WHY WE FIGHT
From Newsday, Sept. 4:
Brooklyn boy dies after being struck by two cars
A Queens driver is facing a felony charge after he fled a Brooklyn accident in which a 7-year-old boy was struck by two vehicles and killed as the boy's mother and older brother watched, police said.Moments after running over Christian Acteopan on Bleecker Street in Bushwick Sunday evening, Jean Vargas, 20, of Little Neck, drove his Mitsubishi Eclipse several blocks away and idled outside a housing development until police spotted his car and arrested him on suspicion of leaving the scene of an accident, police said.

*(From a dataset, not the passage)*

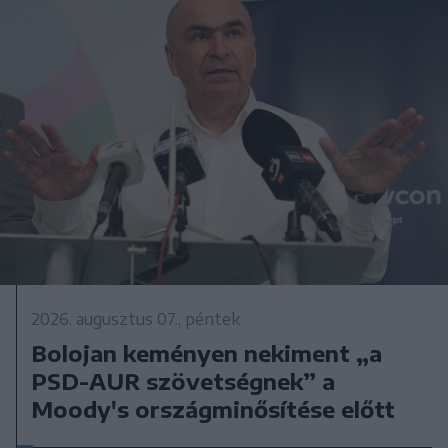
2026. augusztus 07., péntek
Bolojan keményen nekiment „a
PSD-AUR szövetségnek” a
Moody's országminősítése előtt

"He should pay for what he did," the boy's grief-stricken mother, Margarita Acteopan, 28, said yesterday.
A second driver also hit the boy and remained at the scene until police arrived. Police identified him as Michael Castro, 20, of Harrisburg, Pa. He has not been charged.
Acteopan says she has no memory of the accident. She said she was returning from the supermarket Sunday as Christian and his older brother Edgar rode scooters.

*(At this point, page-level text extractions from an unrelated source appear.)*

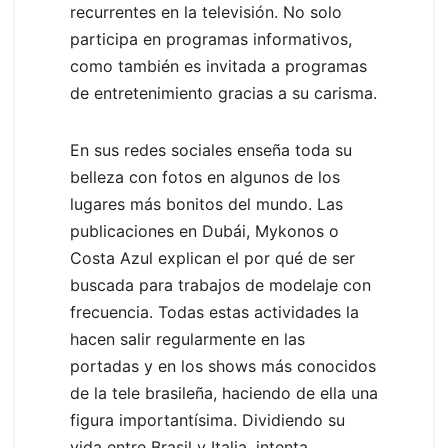
recurrentes en la televisión. No solo
participa en programas informativos,
como también es invitada a programas
de entretenimiento gracias a su carisma.
En sus redes sociales enseña toda su
belleza con fotos en algunos de los
lugares más bonitos del mundo. Las
publicaciones en Dubái, Mykonos o
Costa Azul explican el por qué de ser
buscada para trabajos de modelaje con
frecuencia. Todas estas actividades la
hacen salir regularmente en las
portadas y en los shows más conocidos
de la tele brasileña, haciendo de ella una
figura importantísima. Dividiendo su
vida entre Brasil y Italia, intenta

After Christian was struck in the street down the block from the family's home, witnesses said Edgar, 8, knelt at Christian's body, pleading with his brother not to die.
"My son! No! No! No! No!" their mother howled in Spanish yesterday, as dozens gathered in the third-floor apartment also cried. "Why my child? Why my child? Why my boy? Why did you leave me?"
The Mexican immigrant wept in front of the bed once shared by Christian and Edgar. Yesterday, the boys' bed still had two blankets, two baseball caps and two pillows.
"My boy was good. He was very intelligent," Acteopan said. "He was a healthy boy. Nothing ever happened to him. I don't understand why." Her voice trailed off.
When Edgar returned to the apartment yesterday afternoon - his uncle took him out of the neighborhood for a while because he was so traumatized, Acteopan said - he and his mother embraced, sobbed together and hugged for long periods.
As they mourned, the accused hit-and-run driver awaited arraignment in Brooklyn Criminal Court, according to Brooklyn District Attorney spokesman Jonah Bruno.
One 15-year-old, who said yesterday she saw someone sitting in a Mitsubishi on Gates Avenue three or four hours after the accident, said he seemed calm as police questioned him for about 20 minutes, then detained him. The witness' parents asked that her name not be published.
On Bleecker Street, news of Vargas' capture spread as neighbors took up a collection to help pay funeral expenses.
Next to the accident scene, neighbors held vigil at a growing memorial of flowers, candles, stuffed animals and handwritten goodbye messages scrawled around photos of the boy.
Frank Jimenez, who said he took Christian's pulse moments after the accident, held two white envelopes each labeled "$$" yesterday. "I'll be out here all day," Jimenez, 50, said as cars and pedestrians stopped and handed him dollar bills. "Somebody has to help." By 3 p.m. yesterday, he had raised $408, he said.
The cash will help Acteopan bury her son in Mexico. Without the donations, said Acteopan, who according to her pay stub earns $7.30 an hour packaging CDs at a factory in Brooklyn, she couldn't afford to fly Christian's body back to Santiago Teopantlan, the village where the boy was born.